けれど、ラザロは福音に救われただけでなく、福音に生きた。一切の願いが叶わず、支えがなく、不条理の嵐に翻弄されたながらも、「神は我が助けと」、「我が国籍は天にあり」と言い続けた。天の希望があるからこそ、自分は神のものだからこそ、不信仰も、悪も不正も選ばなかった、これはただ事ではないと思います。

 

私の曾祖母千代も、戦前の北陸地方という因習の強い土地で、信仰を持ちました。親族の中から耶蘇教は出せないと、洗礼は受けられず、教会はいけず、暗い蔵の中や、子をあやしながら、隠れて聖書を読み続けました。結核にかかり、5歳の娘を残して、死を迎えます。「バチがあたったのだ」と散々に言われたでしょう。

それでも、「神は我が助け」だと、「我が国籍は天にあり」と、望みを持ち続け、「望みを抱いて喜び、患難に耐え、絶えず祈りなさい。」(ローマ12:12)と娘に言い残して、天へと帰っていきました。

 

私達は、ラザロを、私の曾祖母千代を、天国だけが希望だった哀れな人、と考えるかもしれません。

 

しかし、イエスは「神の国は、あなたがたのただ中にあるのです。」(ルカ17:21)と言い、見下された人を示して「取税人や遊女たちのほうが、あなたがたより先に神の国に入っているのです。」(マタイ21:31)と、天は共に在り、内にあるのだと、宣言しました。

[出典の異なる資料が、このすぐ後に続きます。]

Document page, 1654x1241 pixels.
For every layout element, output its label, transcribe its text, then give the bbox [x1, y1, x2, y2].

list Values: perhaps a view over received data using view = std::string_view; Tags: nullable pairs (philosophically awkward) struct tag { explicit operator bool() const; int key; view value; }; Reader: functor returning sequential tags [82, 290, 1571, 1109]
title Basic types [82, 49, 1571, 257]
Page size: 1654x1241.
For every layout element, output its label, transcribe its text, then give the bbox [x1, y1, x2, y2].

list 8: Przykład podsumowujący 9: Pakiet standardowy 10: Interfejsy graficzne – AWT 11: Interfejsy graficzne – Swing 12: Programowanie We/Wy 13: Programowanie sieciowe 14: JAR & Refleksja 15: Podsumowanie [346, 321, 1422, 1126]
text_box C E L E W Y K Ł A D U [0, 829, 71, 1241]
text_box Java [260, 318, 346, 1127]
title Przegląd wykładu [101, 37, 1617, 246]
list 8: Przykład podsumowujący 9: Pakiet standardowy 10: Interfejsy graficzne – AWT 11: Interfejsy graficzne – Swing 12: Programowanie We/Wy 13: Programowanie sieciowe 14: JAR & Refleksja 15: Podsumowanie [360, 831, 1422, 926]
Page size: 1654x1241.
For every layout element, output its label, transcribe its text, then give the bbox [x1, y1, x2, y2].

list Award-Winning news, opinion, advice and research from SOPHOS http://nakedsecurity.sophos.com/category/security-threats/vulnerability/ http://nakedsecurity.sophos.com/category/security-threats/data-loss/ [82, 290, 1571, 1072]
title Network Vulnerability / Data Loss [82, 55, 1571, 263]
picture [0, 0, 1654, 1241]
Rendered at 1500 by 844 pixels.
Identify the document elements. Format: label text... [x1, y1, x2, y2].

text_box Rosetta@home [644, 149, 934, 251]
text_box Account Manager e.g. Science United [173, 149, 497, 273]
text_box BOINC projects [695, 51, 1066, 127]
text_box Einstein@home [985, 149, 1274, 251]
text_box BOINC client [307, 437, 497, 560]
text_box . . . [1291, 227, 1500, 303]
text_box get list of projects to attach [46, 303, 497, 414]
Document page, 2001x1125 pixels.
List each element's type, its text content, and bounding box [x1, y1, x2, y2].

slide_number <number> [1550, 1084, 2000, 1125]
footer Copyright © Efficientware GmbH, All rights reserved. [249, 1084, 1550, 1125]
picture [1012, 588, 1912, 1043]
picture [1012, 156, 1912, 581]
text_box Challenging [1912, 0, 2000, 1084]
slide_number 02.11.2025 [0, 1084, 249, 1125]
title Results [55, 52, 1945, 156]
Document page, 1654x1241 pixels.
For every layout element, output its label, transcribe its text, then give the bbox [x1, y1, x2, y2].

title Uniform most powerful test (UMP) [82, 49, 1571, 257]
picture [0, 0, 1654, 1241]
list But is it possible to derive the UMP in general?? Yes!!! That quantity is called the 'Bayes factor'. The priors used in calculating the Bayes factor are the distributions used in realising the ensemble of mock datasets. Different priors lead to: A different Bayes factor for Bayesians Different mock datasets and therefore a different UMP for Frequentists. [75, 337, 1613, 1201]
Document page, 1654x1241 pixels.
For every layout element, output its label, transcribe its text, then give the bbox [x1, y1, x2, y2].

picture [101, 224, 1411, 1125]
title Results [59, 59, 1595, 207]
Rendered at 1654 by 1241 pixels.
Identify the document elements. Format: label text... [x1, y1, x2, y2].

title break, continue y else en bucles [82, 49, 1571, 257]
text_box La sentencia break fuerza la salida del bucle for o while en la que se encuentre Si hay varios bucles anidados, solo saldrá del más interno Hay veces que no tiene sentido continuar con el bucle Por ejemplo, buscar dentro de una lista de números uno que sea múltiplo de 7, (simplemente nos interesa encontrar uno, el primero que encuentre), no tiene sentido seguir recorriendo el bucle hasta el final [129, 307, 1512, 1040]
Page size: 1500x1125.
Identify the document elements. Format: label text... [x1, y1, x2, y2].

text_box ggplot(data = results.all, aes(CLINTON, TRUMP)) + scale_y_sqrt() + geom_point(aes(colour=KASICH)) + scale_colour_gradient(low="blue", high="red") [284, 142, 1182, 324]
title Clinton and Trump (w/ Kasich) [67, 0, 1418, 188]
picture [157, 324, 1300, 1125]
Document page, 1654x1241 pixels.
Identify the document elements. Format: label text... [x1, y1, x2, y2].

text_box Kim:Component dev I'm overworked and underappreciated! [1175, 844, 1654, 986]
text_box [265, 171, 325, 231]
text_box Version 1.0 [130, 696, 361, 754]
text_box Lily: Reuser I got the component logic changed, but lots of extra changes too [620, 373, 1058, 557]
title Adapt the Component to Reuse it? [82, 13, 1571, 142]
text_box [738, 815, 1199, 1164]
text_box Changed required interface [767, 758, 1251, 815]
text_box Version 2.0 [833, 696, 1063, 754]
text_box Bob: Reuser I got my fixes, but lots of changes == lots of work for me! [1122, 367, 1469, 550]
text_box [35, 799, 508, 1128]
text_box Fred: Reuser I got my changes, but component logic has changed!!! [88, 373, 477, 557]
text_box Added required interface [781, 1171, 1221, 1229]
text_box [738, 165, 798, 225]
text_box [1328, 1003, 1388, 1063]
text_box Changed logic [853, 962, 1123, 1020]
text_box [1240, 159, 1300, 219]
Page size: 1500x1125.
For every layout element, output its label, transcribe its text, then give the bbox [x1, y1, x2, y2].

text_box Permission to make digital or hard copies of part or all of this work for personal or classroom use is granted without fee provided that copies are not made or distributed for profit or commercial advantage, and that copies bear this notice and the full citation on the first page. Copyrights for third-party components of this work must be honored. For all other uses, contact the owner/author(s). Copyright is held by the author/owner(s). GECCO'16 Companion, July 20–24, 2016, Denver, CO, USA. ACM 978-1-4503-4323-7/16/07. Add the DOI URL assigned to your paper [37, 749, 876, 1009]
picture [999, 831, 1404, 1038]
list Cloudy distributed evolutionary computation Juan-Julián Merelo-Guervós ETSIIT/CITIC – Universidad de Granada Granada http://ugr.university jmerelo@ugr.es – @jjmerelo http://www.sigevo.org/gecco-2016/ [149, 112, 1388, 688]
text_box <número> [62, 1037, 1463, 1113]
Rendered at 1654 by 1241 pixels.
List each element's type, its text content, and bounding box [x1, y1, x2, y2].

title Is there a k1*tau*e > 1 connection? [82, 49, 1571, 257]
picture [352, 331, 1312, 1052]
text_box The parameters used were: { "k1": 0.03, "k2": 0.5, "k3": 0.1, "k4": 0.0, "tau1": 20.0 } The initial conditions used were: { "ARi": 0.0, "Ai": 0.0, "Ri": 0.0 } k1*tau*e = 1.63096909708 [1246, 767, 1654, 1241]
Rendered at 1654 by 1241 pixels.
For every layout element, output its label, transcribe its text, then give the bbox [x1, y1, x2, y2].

貧しく、頼りなく、喜びの見いだせない、地獄のような毎日であっても、天がその日々のただ中にあり、すでに天に入りその素晴らしさを味わっている、というのです。きっと、ラザロも曾祖母も、天とともに、神とともに、希望と誇りを持って生きていたのだと思います。

天に属するものとして、困難や誹謗中傷に吹き飛ばされず、愛と誠実を選び続ける、これもまた、「我が国籍は天にあり」という生き方なのだと思います。

 

あなたにとって「我が国籍は天にあり」ということは、どのような意味でしょうか?